Skip to content

🚀 OpenAutoLoader

OpenAutoLoader is a high-performance, Polars-powered incremental data loader for Delta Lake.

PyPI version License: MIT Python 3.12+ Powered by Polars

Inspired by Databricks Auto Loader, it provides a simple, open-source way to ingest data from local or cloud storage into a structured Delta Lake table with built-in checkpointing and schema enforcement.


✨ Why OpenAutoLoader?

  • ⚡ Performance: Built on the Polars Lazy API for optimized, multi-threaded I/O and memory-efficient processing.
  • 🔄 Incremental Loading: Tracks processed files via a robust SQLite checkpoint system to ensure you only ingest new data.
  • 🛡️ Schema Evolution & Rescue: Supports multiple modes (addNewColumns, failOnNewColumns, none, and rescue). Rescue Mode preserves unknown data in a JSON blob to prevent ingestion failure.

• **DATA SHOWN**:
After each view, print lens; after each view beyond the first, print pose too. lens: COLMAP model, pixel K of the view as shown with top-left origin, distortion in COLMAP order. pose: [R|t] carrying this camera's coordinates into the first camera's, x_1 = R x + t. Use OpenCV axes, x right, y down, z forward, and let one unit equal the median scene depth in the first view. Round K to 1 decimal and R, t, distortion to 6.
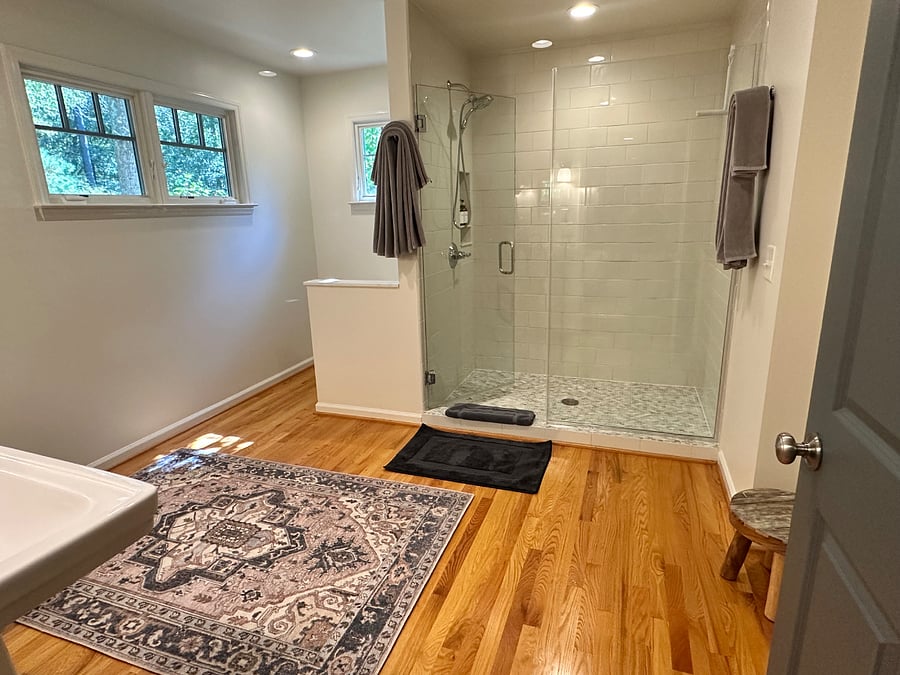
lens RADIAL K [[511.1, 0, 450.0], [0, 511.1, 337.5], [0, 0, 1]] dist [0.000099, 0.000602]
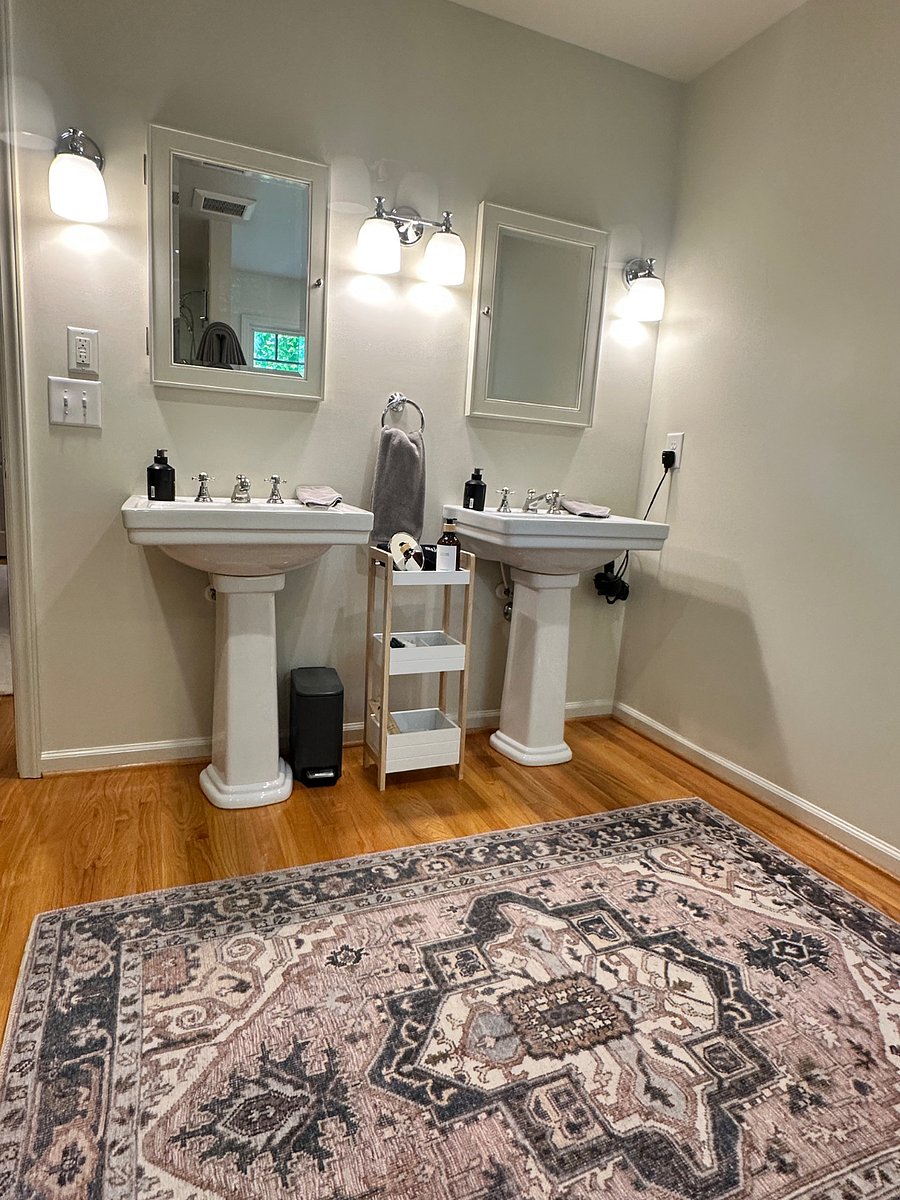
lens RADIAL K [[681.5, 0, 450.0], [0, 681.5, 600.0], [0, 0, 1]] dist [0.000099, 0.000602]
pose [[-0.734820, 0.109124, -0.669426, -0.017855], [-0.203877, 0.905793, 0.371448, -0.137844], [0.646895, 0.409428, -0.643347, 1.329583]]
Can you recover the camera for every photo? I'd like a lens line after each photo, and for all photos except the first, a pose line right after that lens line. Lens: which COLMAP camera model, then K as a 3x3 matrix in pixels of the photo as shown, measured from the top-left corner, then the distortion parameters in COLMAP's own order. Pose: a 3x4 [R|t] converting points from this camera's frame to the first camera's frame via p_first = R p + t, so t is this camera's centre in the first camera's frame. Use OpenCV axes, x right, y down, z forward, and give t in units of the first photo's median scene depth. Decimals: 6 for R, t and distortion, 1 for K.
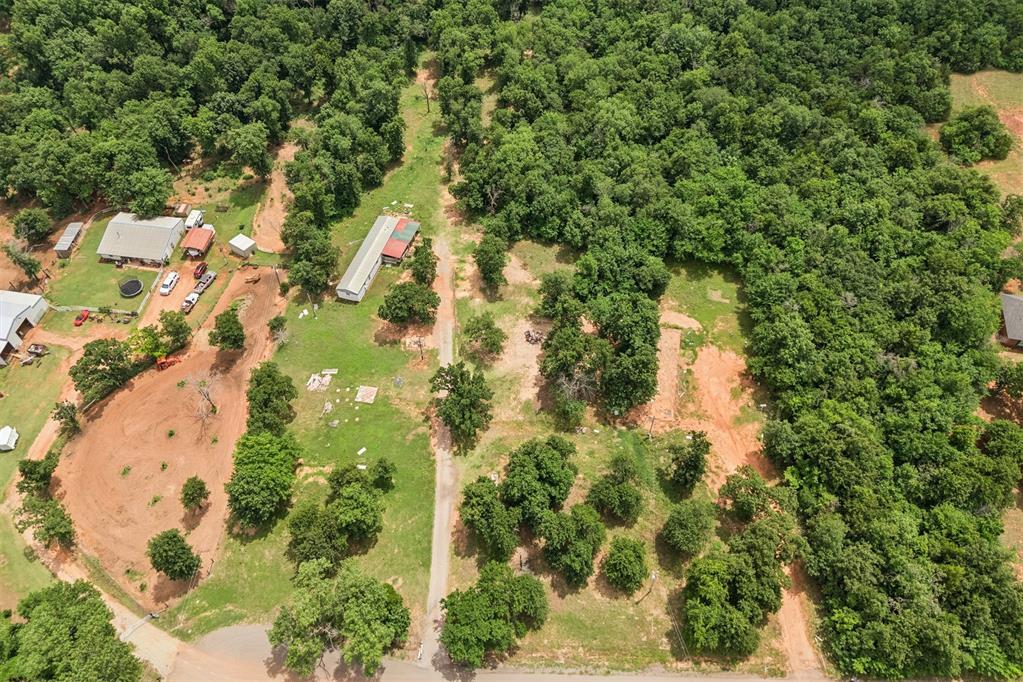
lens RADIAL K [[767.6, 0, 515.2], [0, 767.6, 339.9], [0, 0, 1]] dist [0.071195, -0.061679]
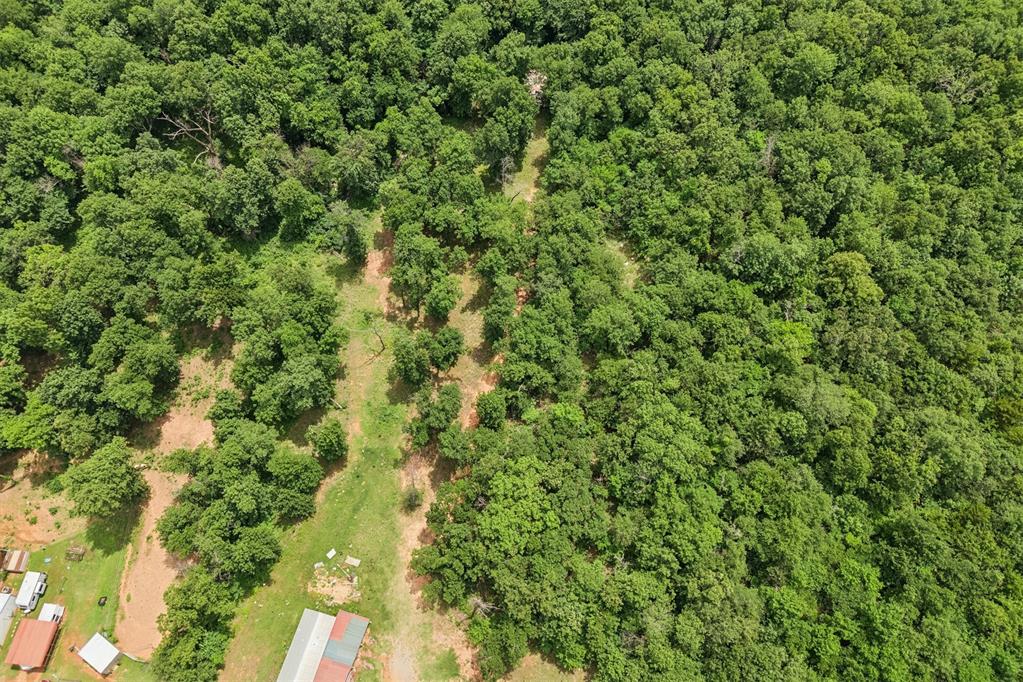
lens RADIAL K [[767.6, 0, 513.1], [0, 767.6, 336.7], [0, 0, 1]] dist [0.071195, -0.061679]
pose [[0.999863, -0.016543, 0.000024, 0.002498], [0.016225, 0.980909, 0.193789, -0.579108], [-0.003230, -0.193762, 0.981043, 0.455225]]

* * *

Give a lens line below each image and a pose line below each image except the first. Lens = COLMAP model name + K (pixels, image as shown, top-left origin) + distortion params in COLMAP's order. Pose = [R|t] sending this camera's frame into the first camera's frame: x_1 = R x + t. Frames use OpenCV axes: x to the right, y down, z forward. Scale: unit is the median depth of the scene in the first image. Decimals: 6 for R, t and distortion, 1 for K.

• **QUESTIONS ON THE MATERIAL**:
1 – According to the OpenAutoLoader page, what does it use to keep track of files that have already been processed?
2 – Continue the OpenAutoLoader page from the point where it stops.

• **WRITTEN RESPONSES**:
1 – A SQLite checkpoint system.

2 –
  • 📑 Auditability: Automatically enriches every row with technical metadata including _batch_id, _processed_at, and _file_path.
  • 🛠️ Custom Metadata: Inject business context (like env, source_system, or team) as physical columns during ingestion.
  • ☁️ Cloud Native: Native support for S3, GCS, and Azure Blob Storage via fsspec and Pydantic-validated storage configurations.
  • 💎 Reliability: Leverages Delta Lake for ACID-compliant, atomic writes, ensuring your target table is never left in a corrupted state.

🏗️ Architecture

OpenAutoLoader uses a decoupled architecture of Scanners, Readers, and Engines to manage the lifecycle of a data batch.


📖 Quick Start

from open_auto_loader import OpenAutoLoader, SchemaEvolutionMode

# Initialize the loader
loader = OpenAutoLoader(
    source="s3://raw-zone/events/",
    target="s3://silver-zone/events_table/",
    checkpoint_path="./checkpoints/events.db",
    evolution_mode=SchemaEvolutionMode.RESCUE,
    metadata={"env": "production", "source": "web_logs"}
)

# Run ingestion for a new batch
loader.run(batch_id="daily_sync_2026_04_07")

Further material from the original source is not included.